[Stored data entries]
/---
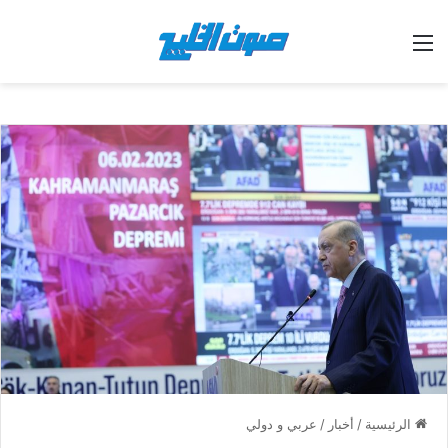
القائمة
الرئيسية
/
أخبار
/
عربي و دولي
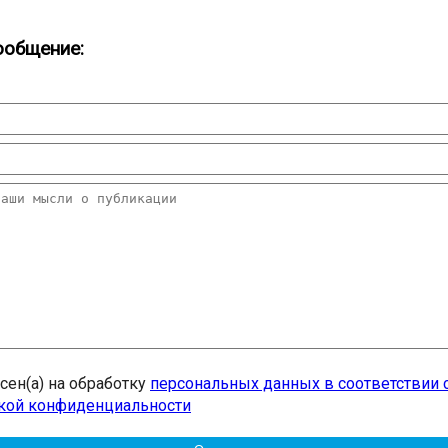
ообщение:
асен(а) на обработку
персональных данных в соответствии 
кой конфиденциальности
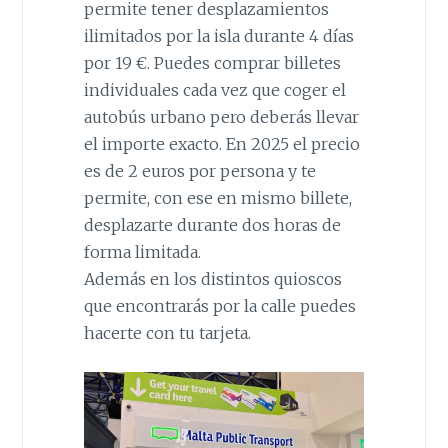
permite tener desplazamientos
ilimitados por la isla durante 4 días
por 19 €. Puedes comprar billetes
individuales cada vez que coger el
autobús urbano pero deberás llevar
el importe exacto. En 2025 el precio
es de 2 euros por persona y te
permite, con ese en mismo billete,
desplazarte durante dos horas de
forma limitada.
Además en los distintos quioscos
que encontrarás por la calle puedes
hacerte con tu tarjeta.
\---
/---
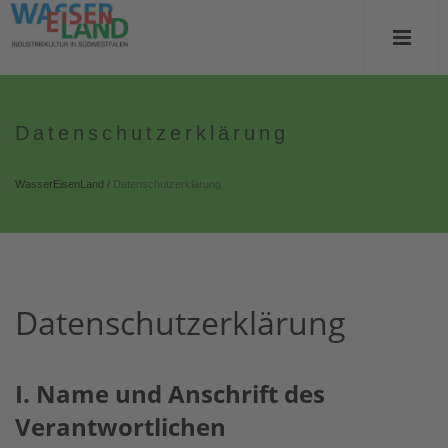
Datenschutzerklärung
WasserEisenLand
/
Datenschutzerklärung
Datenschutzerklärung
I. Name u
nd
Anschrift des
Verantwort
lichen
\---
Exercise requirements:
Retype the lines from the items above, starting at the line that contains "permite tener desplazamientos" and stopping after the line that contains "hacerte con tu tarjeta.".

Task answer:
permite tener desplazamientos
ilimitados por la isla durante 4 días
por 19 €. Puedes comprar billetes
individuales cada vez que coger el
autobús urbano pero deberás llevar
el importe exacto. En 2025 el precio
es de 2 euros por persona y te
permite, con ese en mismo billete,
desplazarte durante dos horas de
forma limitada.
Además en los distintos quioscos
que encontrarás por la calle puedes
hacerte con tu tarjeta.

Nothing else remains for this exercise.